Nothing should be left out: write out the whole listing exactly.

■ ■ ■ ■ ■ ■ ■

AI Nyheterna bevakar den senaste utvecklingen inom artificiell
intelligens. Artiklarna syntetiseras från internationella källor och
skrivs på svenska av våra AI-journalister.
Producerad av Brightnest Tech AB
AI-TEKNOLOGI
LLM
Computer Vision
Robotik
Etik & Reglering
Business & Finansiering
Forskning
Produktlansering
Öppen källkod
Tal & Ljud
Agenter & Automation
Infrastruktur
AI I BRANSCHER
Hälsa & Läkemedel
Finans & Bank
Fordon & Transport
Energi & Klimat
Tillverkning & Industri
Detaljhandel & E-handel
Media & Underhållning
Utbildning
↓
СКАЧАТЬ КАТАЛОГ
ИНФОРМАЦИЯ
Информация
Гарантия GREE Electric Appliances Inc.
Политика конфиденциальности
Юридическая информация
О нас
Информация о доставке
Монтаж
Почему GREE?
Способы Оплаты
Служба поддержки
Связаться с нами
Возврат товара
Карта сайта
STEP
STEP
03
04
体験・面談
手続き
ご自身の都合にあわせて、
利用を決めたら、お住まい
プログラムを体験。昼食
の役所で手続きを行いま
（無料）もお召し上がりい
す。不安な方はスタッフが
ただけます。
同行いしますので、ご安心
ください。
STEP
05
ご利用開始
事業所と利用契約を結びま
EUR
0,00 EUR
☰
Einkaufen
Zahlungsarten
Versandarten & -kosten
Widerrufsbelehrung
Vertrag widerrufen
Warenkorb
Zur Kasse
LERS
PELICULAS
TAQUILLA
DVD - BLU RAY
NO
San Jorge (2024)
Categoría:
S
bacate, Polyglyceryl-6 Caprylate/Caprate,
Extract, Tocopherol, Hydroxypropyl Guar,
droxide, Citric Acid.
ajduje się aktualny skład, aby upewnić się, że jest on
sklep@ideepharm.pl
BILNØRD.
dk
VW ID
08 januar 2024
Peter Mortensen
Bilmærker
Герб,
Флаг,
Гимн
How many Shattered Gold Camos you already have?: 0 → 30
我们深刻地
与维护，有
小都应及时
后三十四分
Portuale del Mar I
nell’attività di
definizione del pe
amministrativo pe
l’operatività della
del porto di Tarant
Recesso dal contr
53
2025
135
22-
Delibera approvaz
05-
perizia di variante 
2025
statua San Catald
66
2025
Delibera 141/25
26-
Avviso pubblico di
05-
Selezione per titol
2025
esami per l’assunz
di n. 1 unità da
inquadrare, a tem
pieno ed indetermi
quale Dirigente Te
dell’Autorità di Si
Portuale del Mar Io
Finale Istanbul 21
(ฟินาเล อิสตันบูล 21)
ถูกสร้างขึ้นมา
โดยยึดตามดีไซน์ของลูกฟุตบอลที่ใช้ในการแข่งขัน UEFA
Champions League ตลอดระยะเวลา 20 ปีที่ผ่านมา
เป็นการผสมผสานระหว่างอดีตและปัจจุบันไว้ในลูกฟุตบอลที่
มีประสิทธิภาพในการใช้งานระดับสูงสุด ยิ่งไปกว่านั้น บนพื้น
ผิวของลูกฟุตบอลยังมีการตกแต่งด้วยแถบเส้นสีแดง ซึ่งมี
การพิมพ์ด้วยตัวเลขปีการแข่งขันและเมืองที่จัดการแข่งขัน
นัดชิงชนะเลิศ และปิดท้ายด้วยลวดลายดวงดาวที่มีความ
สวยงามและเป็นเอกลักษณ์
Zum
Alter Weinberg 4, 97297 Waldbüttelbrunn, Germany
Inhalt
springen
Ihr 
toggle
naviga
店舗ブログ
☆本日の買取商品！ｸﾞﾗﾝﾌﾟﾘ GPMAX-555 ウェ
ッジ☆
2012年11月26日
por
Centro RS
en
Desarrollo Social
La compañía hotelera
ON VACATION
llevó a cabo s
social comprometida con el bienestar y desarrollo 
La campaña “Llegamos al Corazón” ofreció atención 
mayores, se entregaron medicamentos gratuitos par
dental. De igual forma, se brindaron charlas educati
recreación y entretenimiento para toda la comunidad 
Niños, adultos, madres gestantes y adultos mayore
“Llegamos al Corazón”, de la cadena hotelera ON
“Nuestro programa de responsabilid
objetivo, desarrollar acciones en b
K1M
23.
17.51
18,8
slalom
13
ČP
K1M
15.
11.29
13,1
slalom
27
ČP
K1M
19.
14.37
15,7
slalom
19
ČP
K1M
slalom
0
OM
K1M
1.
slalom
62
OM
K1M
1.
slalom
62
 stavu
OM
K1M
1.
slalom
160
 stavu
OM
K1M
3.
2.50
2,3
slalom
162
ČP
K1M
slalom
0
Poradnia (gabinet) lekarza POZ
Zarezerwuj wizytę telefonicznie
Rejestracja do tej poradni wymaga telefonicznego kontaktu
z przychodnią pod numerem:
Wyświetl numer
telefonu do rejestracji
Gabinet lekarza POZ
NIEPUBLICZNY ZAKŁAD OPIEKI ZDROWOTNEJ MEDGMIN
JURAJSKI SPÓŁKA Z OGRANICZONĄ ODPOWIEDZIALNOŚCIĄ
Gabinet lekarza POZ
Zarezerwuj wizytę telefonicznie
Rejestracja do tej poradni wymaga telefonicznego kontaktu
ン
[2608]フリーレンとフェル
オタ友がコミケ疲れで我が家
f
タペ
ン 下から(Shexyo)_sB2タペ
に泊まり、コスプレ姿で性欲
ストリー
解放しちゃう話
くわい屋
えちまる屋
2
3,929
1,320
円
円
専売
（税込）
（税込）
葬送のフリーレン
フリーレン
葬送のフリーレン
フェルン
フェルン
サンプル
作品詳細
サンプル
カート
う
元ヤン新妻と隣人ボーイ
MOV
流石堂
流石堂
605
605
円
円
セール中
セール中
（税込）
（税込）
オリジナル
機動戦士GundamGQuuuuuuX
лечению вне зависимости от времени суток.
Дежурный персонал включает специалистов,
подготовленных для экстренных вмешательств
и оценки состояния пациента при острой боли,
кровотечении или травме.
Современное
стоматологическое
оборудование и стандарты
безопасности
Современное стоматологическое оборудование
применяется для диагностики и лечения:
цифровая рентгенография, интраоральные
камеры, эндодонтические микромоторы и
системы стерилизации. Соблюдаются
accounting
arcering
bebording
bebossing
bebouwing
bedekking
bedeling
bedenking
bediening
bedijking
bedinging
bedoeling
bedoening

■ ■ ■ ■ ■ ■ ■

* THE ANSWER:
AI Nyheterna bevakar den senaste utvecklingen inom artificiell
intelligens. Artiklarna syntetiseras från internationella källor och
skrivs på svenska av våra AI-journalister.
Producerad av Brightnest Tech AB
AI-TEKNOLOGI
LLM
Computer Vision
Robotik
Etik & Reglering
Business & Finansiering
Forskning
Produktlansering
Öppen källkod
Tal & Ljud
Agenter & Automation
Infrastruktur
AI I BRANSCHER
Hälsa & Läkemedel
Finans & Bank
Fordon & Transport
Energi & Klimat
Tillverkning & Industri
Detaljhandel & E-handel
Media & Underhållning
Utbildning
↓
СКАЧАТЬ КАТАЛОГ
ИНФОРМАЦИЯ
Информация
Гарантия GREE Electric Appliances Inc.
Политика конфиденциальности
Юридическая информация
О нас
Информация о доставке
Монтаж
Почему GREE?
Способы Оплаты
Служба поддержки
Связаться с нами
Возврат товара
Карта сайта
STEP
STEP
03
04
体験・面談
手続き
ご自身の都合にあわせて、
利用を決めたら、お住まい
プログラムを体験。昼食
の役所で手続きを行いま
（無料）もお召し上がりい
す。不安な方はスタッフが
ただけます。
同行いしますので、ご安心
ください。
STEP
05
ご利用開始
事業所と利用契約を結びま
EUR
0,00 EUR
☰
Einkaufen
Zahlungsarten
Versandarten & -kosten
Widerrufsbelehrung
Vertrag widerrufen
Warenkorb
Zur Kasse
LERS
PELICULAS
TAQUILLA
DVD - BLU RAY
NO
San Jorge (2024)
Categoría:
S
bacate, Polyglyceryl-6 Caprylate/Caprate,
Extract, Tocopherol, Hydroxypropyl Guar,
droxide, Citric Acid.
ajduje się aktualny skład, aby upewnić się, że jest on
sklep@ideepharm.pl
BILNØRD.
dk
VW ID
08 januar 2024
Peter Mortensen
Bilmærker
Герб,
Флаг,
Гимн
How many Shattered Gold Camos you already have?: 0 → 30
我们深刻地
与维护，有
小都应及时
后三十四分
Portuale del Mar I
nell’attività di
definizione del pe
amministrativo pe
l’operatività della
del porto di Tarant
Recesso dal contr
53
2025
135
22-
Delibera approvaz
05-
perizia di variante 
2025
statua San Catald
66
2025
Delibera 141/25
26-
Avviso pubblico di
05-
Selezione per titol
2025
esami per l’assunz
di n. 1 unità da
inquadrare, a tem
pieno ed indetermi
quale Dirigente Te
dell’Autorità di Si
Portuale del Mar Io
Finale Istanbul 21
(ฟินาเล อิสตันบูล 21)
ถูกสร้างขึ้นมา
โดยยึดตามดีไซน์ของลูกฟุตบอลที่ใช้ในการแข่งขัน UEFA
Champions League ตลอดระยะเวลา 20 ปีที่ผ่านมา
เป็นการผสมผสานระหว่างอดีตและปัจจุบันไว้ในลูกฟุตบอลที่
มีประสิทธิภาพในการใช้งานระดับสูงสุด ยิ่งไปกว่านั้น บนพื้น
ผิวของลูกฟุตบอลยังมีการตกแต่งด้วยแถบเส้นสีแดง ซึ่งมี
การพิมพ์ด้วยตัวเลขปีการแข่งขันและเมืองที่จัดการแข่งขัน
นัดชิงชนะเลิศ และปิดท้ายด้วยลวดลายดวงดาวที่มีความ
สวยงามและเป็นเอกลักษณ์
Zum
Alter Weinberg 4, 97297 Waldbüttelbrunn, Germany
Inhalt
springen
Ihr 
toggle
naviga
店舗ブログ
☆本日の買取商品！ｸﾞﾗﾝﾌﾟﾘ GPMAX-555 ウェ
ッジ☆
2012年11月26日
por
Centro RS
en
Desarrollo Social
La compañía hotelera
ON VACATION
llevó a cabo s
social comprometida con el bienestar y desarrollo 
La campaña “Llegamos al Corazón” ofreció atención 
mayores, se entregaron medicamentos gratuitos par
dental. De igual forma, se brindaron charlas educati
recreación y entretenimiento para toda la comunidad 
Niños, adultos, madres gestantes y adultos mayore
“Llegamos al Corazón”, de la cadena hotelera ON
“Nuestro programa de responsabilid
objetivo, desarrollar acciones en b
K1M
23.
17.51
18,8
slalom
13
ČP
K1M
15.
11.29
13,1
slalom
27
ČP
K1M
19.
14.37
15,7
slalom
19
ČP
K1M
slalom
0
OM
K1M
1.
slalom
62
OM
K1M
1.
slalom
62
 stavu
OM
K1M
1.
slalom
160
 stavu
OM
K1M
3.
2.50
2,3
slalom
162
ČP
K1M
slalom
0
Poradnia (gabinet) lekarza POZ
Zarezerwuj wizytę telefonicznie
Rejestracja do tej poradni wymaga telefonicznego kontaktu
z przychodnią pod numerem:
Wyświetl numer
telefonu do rejestracji
Gabinet lekarza POZ
NIEPUBLICZNY ZAKŁAD OPIEKI ZDROWOTNEJ MEDGMIN
JURAJSKI SPÓŁKA Z OGRANICZONĄ ODPOWIEDZIALNOŚCIĄ
Gabinet lekarza POZ
Zarezerwuj wizytę telefonicznie
Rejestracja do tej poradni wymaga telefonicznego kontaktu
ン
[2608]フリーレンとフェル
オタ友がコミケ疲れで我が家
f
タペ
ン 下から(Shexyo)_sB2タペ
に泊まり、コスプレ姿で性欲
ストリー
解放しちゃう話
くわい屋
えちまる屋
2
3,929
1,320
円
円
専売
（税込）
（税込）
葬送のフリーレン
フリーレン
葬送のフリーレン
フェルン
フェルン
サンプル
作品詳細
サンプル
カート
う
元ヤン新妻と隣人ボーイ
MOV
流石堂
流石堂
605
605
円
円
セール中
セール中
（税込）
（税込）
オリジナル
機動戦士GundamGQuuuuuuX
лечению вне зависимости от времени суток.
Дежурный персонал включает специалистов,
подготовленных для экстренных вмешательств
и оценки состояния пациента при острой боли,
кровотечении или травме.
Современное
стоматологическое
оборудование и стандарты
безопасности
Современное стоматологическое оборудование
применяется для диагностики и лечения:
цифровая рентгенография, интраоральные
камеры, эндодонтические микромоторы и
системы стерилизации. Соблюдаются
accounting
arcering
bebording
bebossing
bebouwing
bedekking
bedeling
bedenking
bediening
bedijking
bedinging
bedoeling
bedoening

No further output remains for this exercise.